Will you output all of the data below exactly, omitting the images?

------ Exercise materials

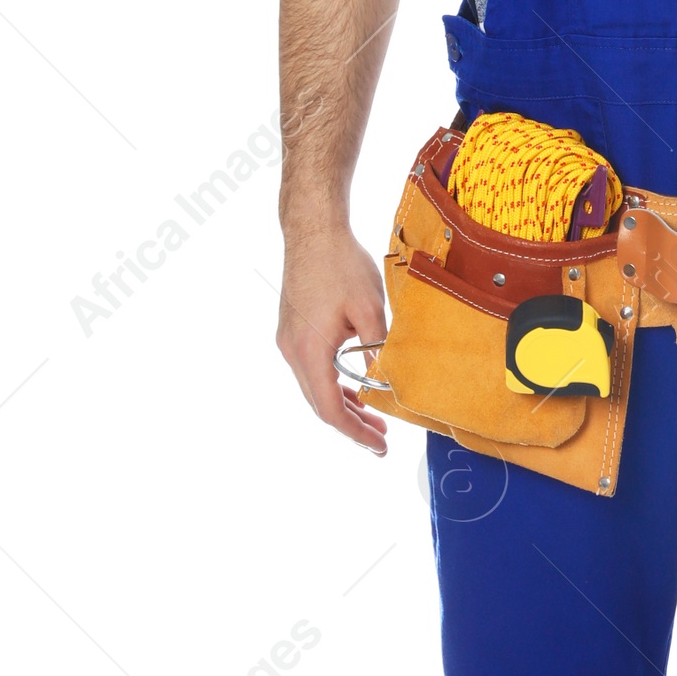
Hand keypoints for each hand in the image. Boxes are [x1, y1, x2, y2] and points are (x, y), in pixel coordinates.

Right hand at [277, 226, 390, 451]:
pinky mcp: (292, 330)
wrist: (313, 231)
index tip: (378, 444)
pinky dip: (333, 383)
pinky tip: (355, 386)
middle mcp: (292, 351)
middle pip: (320, 403)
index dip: (355, 432)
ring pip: (315, 387)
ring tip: (372, 417)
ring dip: (343, 403)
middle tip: (381, 437)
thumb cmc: (341, 265)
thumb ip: (378, 353)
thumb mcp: (371, 311)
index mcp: (310, 352)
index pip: (330, 409)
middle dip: (352, 423)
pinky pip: (312, 369)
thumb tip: (387, 383)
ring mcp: (289, 341)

------------

## Answer to this task
Hand keypoints for each hand in the image. Boxes are [x1, y1, x2, y2] and points are (x, y), in pixel coordinates.

Right hand at [277, 226, 390, 451]:
pinky mcp: (292, 330)
wrist: (313, 231)
index tip: (378, 444)
pinky dip: (333, 383)
pinky tip: (355, 386)
middle mcp: (292, 351)
middle pip: (320, 403)
index dip: (355, 432)
ring pip: (315, 387)
ring tip: (372, 417)
ring dip: (343, 403)
middle tip: (381, 437)
thumb cmc: (341, 265)
thumb ip: (378, 353)
thumb mcp: (371, 311)
index mcp: (310, 352)
index pip: (330, 409)
middle dip: (352, 423)
pinky pip: (312, 369)
thumb tip: (387, 383)
ring mcp: (289, 341)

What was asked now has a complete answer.